EXCERPT PROVIDED:
UNITED NATIONS
United Nations Secretary-General, Antonio Guterres, on Thursday urged Ethiopia’s prime minister and the leader of its restive Tigray region to immediately halt the latest eruption of hostilities, which has set back efforts to restore peace and tackle a humanitarian crisis in Tigray.
Guterres also called for “the
creation of conditions to restart an effective political dialogue” in separate
phone calls with Ethiopian leader Abiy Ahmed and Debretsion Gebremichael, head
of the Tigray People’s Liberation Front, U.N. spokesman Stephane Dujarric said.
Tigray authorities alleged
Wednesday that Ethiopia’s military had launched a “large-scale” offensive for
the first time in a year in Tigray, while the government countered that Tigray
forces attacked first.
The conflict began in November
2020, killing thousands of people in Africa’s second-most populous country.
Now, as then, both sides have acted at a moment when the world was focused
elsewhere — the U.S. presidential election in 2020 and the six-month mark of
the Ukraine war Wednesday.

QUESTIONS TO ANSWER:
a) Could you shorten the paragraph of the Tigray article that begins "Guterres also called for" while keeping its main facts?
b) Print the Tigray article from "Guterres also called" to "Ukraine war Wednesday.".
The items that follow aren't needed for anything here.

EXCERPTED DATA:

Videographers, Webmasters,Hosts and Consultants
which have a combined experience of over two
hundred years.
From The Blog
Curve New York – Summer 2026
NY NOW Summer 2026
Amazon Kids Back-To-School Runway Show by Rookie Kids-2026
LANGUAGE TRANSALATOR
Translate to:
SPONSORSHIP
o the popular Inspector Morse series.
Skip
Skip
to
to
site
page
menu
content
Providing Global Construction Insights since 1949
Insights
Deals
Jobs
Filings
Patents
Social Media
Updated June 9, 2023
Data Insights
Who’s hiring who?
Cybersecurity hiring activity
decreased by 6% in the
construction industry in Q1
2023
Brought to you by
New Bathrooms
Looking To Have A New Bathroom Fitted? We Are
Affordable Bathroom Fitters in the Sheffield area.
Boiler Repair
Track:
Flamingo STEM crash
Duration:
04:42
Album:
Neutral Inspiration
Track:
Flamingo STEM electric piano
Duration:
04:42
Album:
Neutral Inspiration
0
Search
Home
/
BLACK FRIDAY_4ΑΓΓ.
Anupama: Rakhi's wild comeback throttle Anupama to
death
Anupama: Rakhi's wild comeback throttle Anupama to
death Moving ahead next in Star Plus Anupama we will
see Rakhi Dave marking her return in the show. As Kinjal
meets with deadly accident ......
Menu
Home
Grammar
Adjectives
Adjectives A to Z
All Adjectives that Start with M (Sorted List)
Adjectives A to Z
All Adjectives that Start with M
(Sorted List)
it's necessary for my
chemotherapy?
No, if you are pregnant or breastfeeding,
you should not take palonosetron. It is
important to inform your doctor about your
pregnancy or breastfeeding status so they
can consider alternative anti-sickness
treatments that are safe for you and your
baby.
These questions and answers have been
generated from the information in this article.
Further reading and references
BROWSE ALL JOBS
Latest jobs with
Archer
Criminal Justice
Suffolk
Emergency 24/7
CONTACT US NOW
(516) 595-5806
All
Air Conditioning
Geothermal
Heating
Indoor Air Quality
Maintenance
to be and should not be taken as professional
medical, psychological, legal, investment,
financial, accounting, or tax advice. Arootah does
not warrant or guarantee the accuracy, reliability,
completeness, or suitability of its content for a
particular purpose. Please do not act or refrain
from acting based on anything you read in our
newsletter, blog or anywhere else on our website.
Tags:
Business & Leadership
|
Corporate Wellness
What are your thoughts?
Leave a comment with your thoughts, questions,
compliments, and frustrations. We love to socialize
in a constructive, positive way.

ANSWERS TO THE TASKS:
a) According to U.N. spokesman Stephane Dujarric, Guterres spoke separately by phone with Ethiopian leader Abiy Ahmed and with Tigray People's Liberation Front head Debretsion Gebremichael, and he urged conditions that would let an effective political dialogue restart.

b)
Guterres also called for “the
creation of conditions to restart an effective political dialogue” in separate
phone calls with Ethiopian leader Abiy Ahmed and Debretsion Gebremichael, head
of the Tigray People’s Liberation Front, U.N. spokesman Stephane Dujarric said.
Tigray authorities alleged
Wednesday that Ethiopia’s military had launched a “large-scale” offensive for
the first time in a year in Tigray, while the government countered that Tigray
forces attacked first.
The conflict began in November
2020, killing thousands of people in Africa’s second-most populous country.
Now, as then, both sides have acted at a moment when the world was focused
elsewhere — the U.S. presidential election in 2020 and the six-month mark of
the Ukraine war Wednesday.